* **JOB ITEM**
Go through the records below and write each one out again unchanged.

RECORDS PROVIDED below:

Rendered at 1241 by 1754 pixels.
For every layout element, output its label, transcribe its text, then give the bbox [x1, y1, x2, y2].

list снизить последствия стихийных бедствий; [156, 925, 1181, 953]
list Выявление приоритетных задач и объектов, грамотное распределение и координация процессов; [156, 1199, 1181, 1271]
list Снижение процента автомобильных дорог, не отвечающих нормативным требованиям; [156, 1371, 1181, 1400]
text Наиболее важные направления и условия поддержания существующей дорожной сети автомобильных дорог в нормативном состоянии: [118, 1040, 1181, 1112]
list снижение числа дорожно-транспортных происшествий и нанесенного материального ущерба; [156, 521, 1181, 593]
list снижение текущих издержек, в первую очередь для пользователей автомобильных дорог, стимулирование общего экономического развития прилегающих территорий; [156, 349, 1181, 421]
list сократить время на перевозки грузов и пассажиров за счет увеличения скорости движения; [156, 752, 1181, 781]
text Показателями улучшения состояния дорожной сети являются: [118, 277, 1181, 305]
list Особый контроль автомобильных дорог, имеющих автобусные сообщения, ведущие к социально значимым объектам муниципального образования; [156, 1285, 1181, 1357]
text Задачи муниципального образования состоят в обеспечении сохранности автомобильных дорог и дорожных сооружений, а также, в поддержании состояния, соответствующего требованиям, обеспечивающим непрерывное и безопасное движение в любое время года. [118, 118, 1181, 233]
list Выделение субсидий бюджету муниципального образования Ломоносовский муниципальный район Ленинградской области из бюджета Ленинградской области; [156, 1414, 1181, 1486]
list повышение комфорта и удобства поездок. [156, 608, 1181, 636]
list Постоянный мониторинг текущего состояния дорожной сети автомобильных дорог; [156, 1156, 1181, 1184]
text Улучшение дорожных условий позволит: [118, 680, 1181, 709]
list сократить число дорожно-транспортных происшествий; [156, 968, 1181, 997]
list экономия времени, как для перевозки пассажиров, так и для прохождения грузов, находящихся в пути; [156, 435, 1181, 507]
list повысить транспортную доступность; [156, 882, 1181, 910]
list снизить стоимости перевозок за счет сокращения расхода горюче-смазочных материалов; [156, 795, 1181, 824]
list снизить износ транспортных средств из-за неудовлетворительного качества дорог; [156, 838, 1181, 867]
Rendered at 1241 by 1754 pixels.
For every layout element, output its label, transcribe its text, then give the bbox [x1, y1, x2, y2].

End of RECORDS PROVIDED.

* **SOLUTION TO THE PROBLEM**
Rendered at 1241 by 1754 pixels.
For every layout element, output its label, transcribe its text, then give the bbox [x1, y1, x2, y2].

list снизить последствия стихийных бедствий; [156, 925, 1181, 953]
list Выявление приоритетных задач и объектов, грамотное распределение и координация процессов; [156, 1199, 1181, 1271]
list Снижение процента автомобильных дорог, не отвечающих нормативным требованиям; [156, 1371, 1181, 1400]
text Наиболее важные направления и условия поддержания существующей дорожной сети автомобильных дорог в нормативном состоянии: [118, 1040, 1181, 1112]
list снижение числа дорожно-транспортных происшествий и нанесенного материального ущерба; [156, 521, 1181, 593]
list снижение текущих издержек, в первую очередь для пользователей автомобильных дорог, стимулирование общего экономического развития прилегающих территорий; [156, 349, 1181, 421]
list сократить время на перевозки грузов и пассажиров за счет увеличения скорости движения; [156, 752, 1181, 781]
text Показателями улучшения состояния дорожной сети являются: [118, 277, 1181, 305]
list Особый контроль автомобильных дорог, имеющих автобусные сообщения, ведущие к социально значимым объектам муниципального образования; [156, 1285, 1181, 1357]
text Задачи муниципального образования состоят в обеспечении сохранности автомобильных дорог и дорожных сооружений, а также, в поддержании состояния, соответствующего требованиям, обеспечивающим непрерывное и безопасное движение в любое время года. [118, 118, 1181, 233]
list Выделение субсидий бюджету муниципального образования Ломоносовский муниципальный район Ленинградской области из бюджета Ленинградской области; [156, 1414, 1181, 1486]
list повышение комфорта и удобства поездок. [156, 608, 1181, 636]
list Постоянный мониторинг текущего состояния дорожной сети автомобильных дорог; [156, 1156, 1181, 1184]
text Улучшение дорожных условий позволит: [118, 680, 1181, 709]
list сократить число дорожно-транспортных происшествий; [156, 968, 1181, 997]
list экономия времени, как для перевозки пассажиров, так и для прохождения грузов, находящихся в пути; [156, 435, 1181, 507]
list повысить транспортную доступность; [156, 882, 1181, 910]
list снизить стоимости перевозок за счет сокращения расхода горюче-смазочных материалов; [156, 795, 1181, 824]
list снизить износ транспортных средств из-за неудовлетворительного качества дорог; [156, 838, 1181, 867]
Rendered at 1241 by 1754 pixels.
For every layout element, output its label, transcribe its text, then give the bbox [x1, y1, x2, y2].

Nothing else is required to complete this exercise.